A few weeks ago the Record-Eagle ran a feature piece about a class being offered at Northwestern Michigan College called “The Art of Crossword Construction.”
Well, crossword puzzles and I go back a long way. Solving crossword puzzles has been a staple in my toolbox for as long as I’ve needed self entertainment tools. So no surprise then that I couldn’t resist signing up.
As the class concludes this week I can happily tell you that I can’t ever remember getting more bang for my tuition buck. NMC instructor Kelly Richardson combined to provide this late-in-life learner with both an experience to savor and quality tools to use for the rest of my puzzling life.

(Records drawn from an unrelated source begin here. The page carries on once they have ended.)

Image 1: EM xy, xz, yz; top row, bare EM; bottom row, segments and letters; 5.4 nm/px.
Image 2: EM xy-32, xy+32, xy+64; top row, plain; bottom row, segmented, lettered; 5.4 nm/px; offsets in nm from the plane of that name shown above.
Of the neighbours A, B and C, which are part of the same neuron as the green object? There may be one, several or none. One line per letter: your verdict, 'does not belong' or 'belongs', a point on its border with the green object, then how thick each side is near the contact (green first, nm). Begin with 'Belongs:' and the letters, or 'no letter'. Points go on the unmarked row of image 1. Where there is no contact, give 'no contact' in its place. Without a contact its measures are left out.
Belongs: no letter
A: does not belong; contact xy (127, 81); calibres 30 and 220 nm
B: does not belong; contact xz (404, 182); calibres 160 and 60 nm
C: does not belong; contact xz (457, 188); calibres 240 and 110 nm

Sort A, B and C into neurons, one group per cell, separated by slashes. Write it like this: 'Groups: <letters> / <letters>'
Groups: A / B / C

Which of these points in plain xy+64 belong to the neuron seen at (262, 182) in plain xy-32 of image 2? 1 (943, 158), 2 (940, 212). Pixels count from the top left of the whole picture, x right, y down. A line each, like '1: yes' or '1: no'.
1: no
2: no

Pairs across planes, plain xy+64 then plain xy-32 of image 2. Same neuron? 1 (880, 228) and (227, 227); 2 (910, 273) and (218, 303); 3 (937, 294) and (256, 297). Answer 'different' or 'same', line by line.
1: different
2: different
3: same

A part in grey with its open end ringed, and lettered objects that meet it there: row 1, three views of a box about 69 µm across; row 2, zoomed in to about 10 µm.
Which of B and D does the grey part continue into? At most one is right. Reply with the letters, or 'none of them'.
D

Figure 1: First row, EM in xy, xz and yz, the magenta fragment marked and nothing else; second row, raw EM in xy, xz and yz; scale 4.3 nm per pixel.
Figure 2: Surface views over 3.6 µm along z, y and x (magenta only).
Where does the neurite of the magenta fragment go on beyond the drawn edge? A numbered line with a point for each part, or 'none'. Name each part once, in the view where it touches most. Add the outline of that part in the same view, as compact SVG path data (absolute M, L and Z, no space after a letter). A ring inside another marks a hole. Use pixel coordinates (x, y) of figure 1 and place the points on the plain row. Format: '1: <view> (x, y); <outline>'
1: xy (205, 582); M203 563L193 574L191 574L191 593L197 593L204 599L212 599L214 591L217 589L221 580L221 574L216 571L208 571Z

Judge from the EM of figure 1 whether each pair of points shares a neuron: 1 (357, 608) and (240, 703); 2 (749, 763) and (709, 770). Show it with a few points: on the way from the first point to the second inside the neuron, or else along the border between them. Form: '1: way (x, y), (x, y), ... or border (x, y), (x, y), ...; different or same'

Crosswords have intrigued me from the start. Something about the challenge of the solve and the stimulation of the wordplay has always captivated my mind, satisfied my soul and as intended, entertained the wandering mind of a curious kid. The class of a dozen other folks looking to upgrade their cruciverbalist skills made it apparent that I was not the only one hooked on crosswords.
Crossword puzzles tend to come a couple of different ways, themed and themeless. They can be any number of sizes but the sizes we built were a 15-by-15 puzzle that the class collaborated on and 9-by-9 that we tackled individually.
Once a size has been selected, constructors then create their “grids” — the strategic placing of theme or “seed” words along with the black blocks. Grids, we learned, are typically symmetrical in that they can be rotated around themselves and retain their configuration. Gridding involves fitting your original theme words, keeping symmetry, maintaining proper flow and, if I had any, pulling hair to make the framework for the rest of the puzzles, “fill.” I found this step of crossword constructing to be the most challenging, by far.
If you’ve never built a crossword puzzle you might think that finding the words that perfectly mesh amongst each other would be the hardest part. Well, if you remove the word “perfectly” you’d be incorrect because, like many other things in the modern world, there is a computer algorithm that helps create “fill.” That’s right, get your theme words in place, manufacture a grid work that touches all the bases, and then consult “auto fill.” Accessing large data bases of words and phrases, a computer program is available to fill in the blanks.
Lest you worry that technology has overly pervaded yet another corner of modern society, in the realm of crossword puzzle construction there is plenty of room for the creative mind. Yes, the available computer program helps tremendously, but the puzzles that you see in newspapers were probably pored over by their constructors for many painstaking hours making sure words and clues were just how they wanted them.
As a writer that shares opposite sides of the same section in the Record-Eagle as the New York Times Sunday Crossword, I was curious as to compensation. Kelly assured me that crossword puzzle construction pays much better than “journalism. Full disclosure: Kelly has provided puzzles to papers including the Los Angeles Times, the New York Times, and writes a Record-Eagle column and stories that run about every other month. That puzzles pay more should come as no surprise considering the popularity of working a crossword compared to reading any particular column, including this one.
I doubt that my name will ever appear as a puzzle contributor, but with huge thanks to NMC and Kelly Richardson I have a newfound appreciation for those that do.